The risks and obligations resulting from derivatives trades, including open written transactions, resulting short positions, transaction expense, dealer profit,...

Risks and obligations resulting from derivatives trades appears in the official CIRO Trader Exam syllabus as part of Specific Requirements for Derivatives. Questions in this area usually test whether you can identify the controlling rule, role, or workflow consequence in a trading scenario rather than simply restate a definition.

Learning Objectives

  • The risks and obligations resulting from derivatives trades, including open written transactions, resulting short positions, transaction expense, dealer profit, total dollar amount or amount at risk, separate margining, and the role of exercise price in margin requirements.
  • The derivatives-trade risk, margin implication, or obligation that best matches the scenario.

Exam Angle

The stronger answer usually classifies the participant, marketplace, product, or control issue first, then applies the rule to the exact trading context.

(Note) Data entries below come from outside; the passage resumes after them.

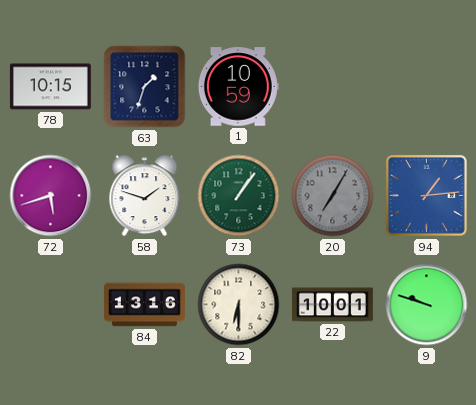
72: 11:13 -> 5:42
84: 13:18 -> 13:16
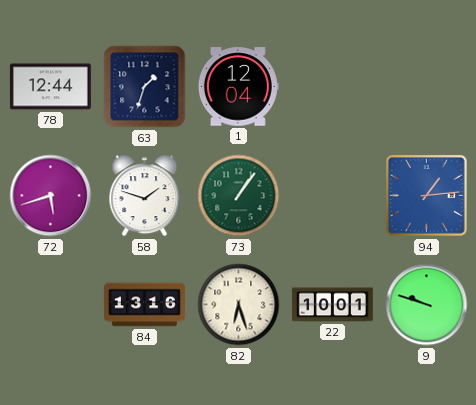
78: 10:15 -> 12:44
1: 10:59 -> 12:04
20: 7:05 -> none
82: 6:30 -> 6:27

Watch for fact patterns that blur client service, market structure, supervision, and escalation, because those are the scenarios where this syllabus language becomes exam-relevant.

Key Takeaways

  • Start by identifying which participant, desk role, marketplace, or control framework governs the fact pattern.
  • Translate the rule into a trading consequence such as order handling, supervision, documentation, reporting, or escalation.
  • Treat this section as scenario logic, not as isolated terminology.